Lemieux a compté pour moi, il compte toujours, c'est un peu ce que je lui écrivais il y a quelques semaines, vingt-cinq ans après. J'ai pas le texte, je l'ai rejoint par le biais d'un formulaire sur son site, j'ai pas le texte et c'est rarissime que yours truly n'ait pas le texte, I mean je suis celui qui conserve ses listes d'épicerie pour le futur bénéfice des exégètes, je suis celui qui dort avec un extincteur sous son oreiller, je suis le notaire barbare des temps éteints, celui qui épingle chaque éclat de sa vie comme un papillon tropical et qui documente, documente, archive, documente, documente, réitère trois fois le verbe pour s'assurer que c'est documenté, mais j'ai pas ce texte-là et c'est tant mieux, lui l'a, c'était privé, parfois j'ai du mal à tracer la ligne entre le public et le privé, je vais donc de mémoire me paraphraser: je lui exprimais, vingt-cinq ans après, que son invitation au restaurant quand j'avais dix-huit ans suite à ma lettre parue dans le courrier des lecteurs du Devoir m'avait durablement marqué, de plus en plus avec le temps. Il devait avoir l'âge que j'ai maintenant, il était une sommité dans son boulot en plus d'un essayiste publié en France, et il était passé par-dessus mon extrême jeunesse, à côté de mon écoeurante maladresse, il s'était intéressé à ce que pouvait avoir en lui le signataire de cette lettre. Or, au fil des ans et de ma propre carrière, je me suis retrouvé souvent, je m'y retrouve chaque jour davantage, dans la position de garder contact avec la jeunesse agissante et de retarder le naturel qui m'inciterait à contourner la jeunesse agissante, ces abrutis de boutonneux ignares qui m'encombrent, n'est-ce pas, ces ados maigres qui ne savent pas que tout a été soldé par Hamelin et moi et que rien ne sert d'écrire encore, ces innocents attendrissants qui nous regardent de travers dans les lancements parce qu'on tend à se parler entre nous, du bon vieux temps, comme si on était des croûtons, comme si on était...

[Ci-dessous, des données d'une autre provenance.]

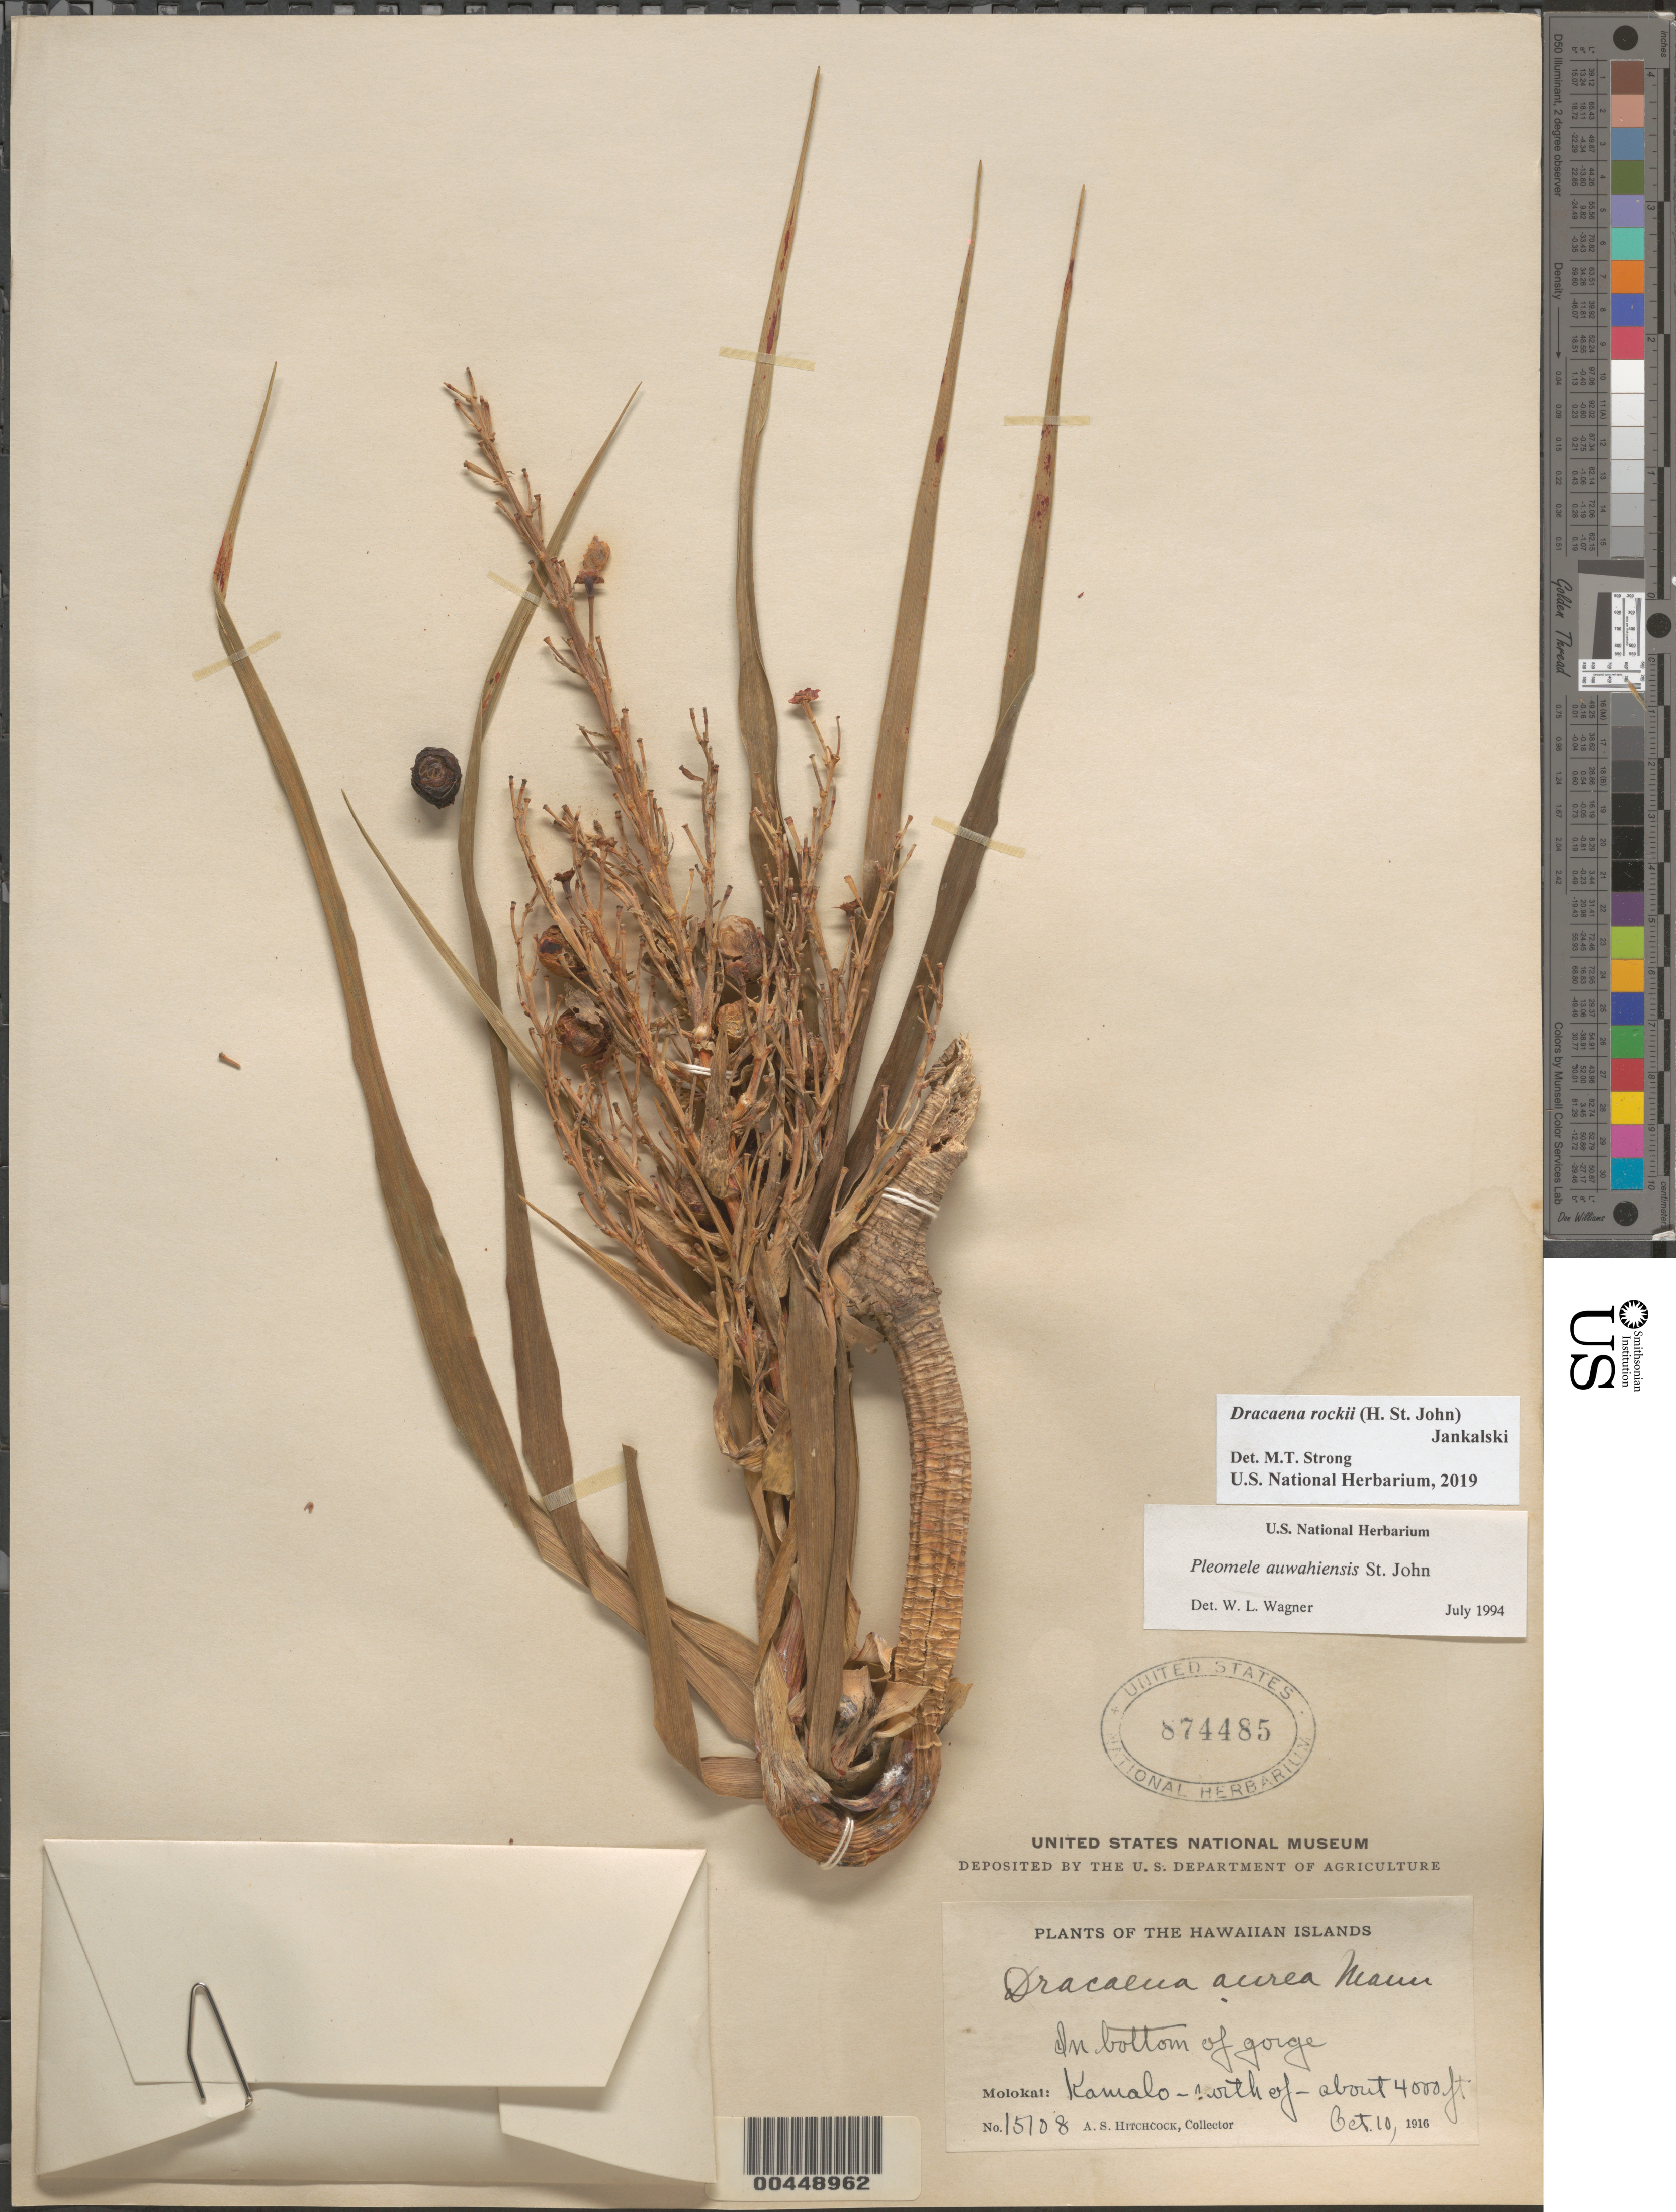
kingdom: Plantae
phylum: Tracheophyta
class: Liliopsida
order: Asparagales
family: Asparagaceae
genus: Dracaena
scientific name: Dracaena rockii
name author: (H. St. John) Jankalski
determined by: Strong, Mark T., (BOT), Smithsonian Institution - National Museum of Natural History (UNITED STATES)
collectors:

Comme si on était Claude Beausoleil et Lucien Francoeur, quand Louis et moi avions vingt ans, et qu'on les regardait se jaser d'un temps avant nous autres, de partys auxquels on n'avait pas été invités, de nuits de la poésie qu'on ne pouvait appréhender que sur film, alors qu'eux y étaient, de Gatien Lapointe et de Vanier à quatorze ans, de Hubert et de Réjean... Cibole, c'est donc nous maintenant. On le voulait si fort, être eux et pas des gamins velléitaires, et Christ on l'a eu, ce qu'on a voulu, cela et plus, ça s'est passé si vite, comme dans un mix entre une fable de La Fontaine et un conte arabe...
C'est alors, dans ces occasions-là, que je me souviens de Pierre Lemieux, et chaque fois je trouve le goût et l'énergie de parler au sacraman de jeune qui monte. Ché pas si vous comprenez. J'ai de la misère à l'expliquer. En tout cas, c'est ce qu'il m'a donné, et à des jeunes qui ne le connaissent pas, à travers moi.
Cela dit, il a besoin d'une sweet dose de la tribu, et ce M. Vallée aussi. Secouez-les moi un peu.